Alex Krewanty

Personal information
- Born: 12 April 1975 (age 51) Port Moresby, Papua New Guinea
- Height: 185 cm (6 ft 1 in)
- Weight: 105 kg (16 st 7 lb)

Playing information

Rugby league
- Position: Fullback, Wing, Centre
Club
| Years | Team | Pld | T | G | FG | P |
| 1996–05 | Port Moresby Vipers |  |  |  |  |  |
Representative
| Years | Team | Pld | T | G | FG | P |
| 2000 | Papua New Guinea | 5 | 1 | 0 | 0 | 4 |

Rugby union
Representative
| Years | Team | Pld | T | G | FG | P |
| 2002 | Papua New Guinea 7s |  |  |  |  |  |
- Source: As of 25 November 2023
- Relatives: Arnold Krewanty (brother)

= Alex Krewanty =

PNG international rugby league footballer

Alex Krewanty is a Papua New Guinean rugby league footballer who represented Papua New Guinea in the 2000 World Cup.

He is the younger brother of former International, Arnold Krewanty.

Apart from Rugby League, Krewanty also played in the Hong Kong Sevens for PNG Pukpuks in the 2002 Hong Kong Sevens.

==Playing career==
Krewanty played five test matches for Papua New Guinea in 2000, including all four matches at the 2000 World Cup.

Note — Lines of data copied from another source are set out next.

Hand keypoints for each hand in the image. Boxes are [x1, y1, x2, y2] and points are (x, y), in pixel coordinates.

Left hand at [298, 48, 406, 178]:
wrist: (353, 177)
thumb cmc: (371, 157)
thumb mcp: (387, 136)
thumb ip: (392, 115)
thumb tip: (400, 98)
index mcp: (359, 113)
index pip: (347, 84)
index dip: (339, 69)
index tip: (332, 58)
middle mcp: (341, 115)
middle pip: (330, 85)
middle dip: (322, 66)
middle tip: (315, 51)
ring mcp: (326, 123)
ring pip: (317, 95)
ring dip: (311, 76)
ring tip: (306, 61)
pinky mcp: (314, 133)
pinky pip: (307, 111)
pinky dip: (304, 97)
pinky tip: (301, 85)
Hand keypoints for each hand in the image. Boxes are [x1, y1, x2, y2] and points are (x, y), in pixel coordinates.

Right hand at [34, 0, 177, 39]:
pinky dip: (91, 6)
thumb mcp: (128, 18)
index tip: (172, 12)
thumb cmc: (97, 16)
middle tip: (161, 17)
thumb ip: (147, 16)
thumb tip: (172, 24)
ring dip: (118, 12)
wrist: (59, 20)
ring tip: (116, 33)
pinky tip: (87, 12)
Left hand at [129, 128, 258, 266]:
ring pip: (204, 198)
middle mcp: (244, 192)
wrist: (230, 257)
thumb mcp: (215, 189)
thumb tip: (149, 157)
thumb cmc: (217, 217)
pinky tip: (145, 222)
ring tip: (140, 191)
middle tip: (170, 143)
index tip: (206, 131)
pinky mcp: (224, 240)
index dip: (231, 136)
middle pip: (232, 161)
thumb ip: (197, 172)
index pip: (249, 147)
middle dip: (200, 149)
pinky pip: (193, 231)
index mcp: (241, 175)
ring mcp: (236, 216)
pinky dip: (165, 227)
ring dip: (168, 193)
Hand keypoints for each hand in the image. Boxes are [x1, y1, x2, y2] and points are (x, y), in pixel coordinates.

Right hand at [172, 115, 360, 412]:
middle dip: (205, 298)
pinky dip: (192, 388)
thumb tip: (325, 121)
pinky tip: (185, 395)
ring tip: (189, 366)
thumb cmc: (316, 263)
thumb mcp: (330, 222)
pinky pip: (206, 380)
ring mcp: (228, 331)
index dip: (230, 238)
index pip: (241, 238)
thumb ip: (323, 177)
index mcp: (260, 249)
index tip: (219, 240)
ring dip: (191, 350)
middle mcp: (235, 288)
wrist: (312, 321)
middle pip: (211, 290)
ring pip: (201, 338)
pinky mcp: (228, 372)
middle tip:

Krewanty played in the NSW Metropolitant Cup Competition and also had a stint with First Division Bankstown Canterbury Bulldogs

Krewanty also played in the Super League Nines in Fiji for the PNG Kumuls

Krewanty played for the Port Moresby Vipers in the SP Cup and also in the Queensland Bundy Cup Competition

Alex and his brother Julius also played for the South Tweed Koalas in the Gold Coast Group 18 Competition

.

Krewanty was juggling his Teaching and Rugby League Career all at once.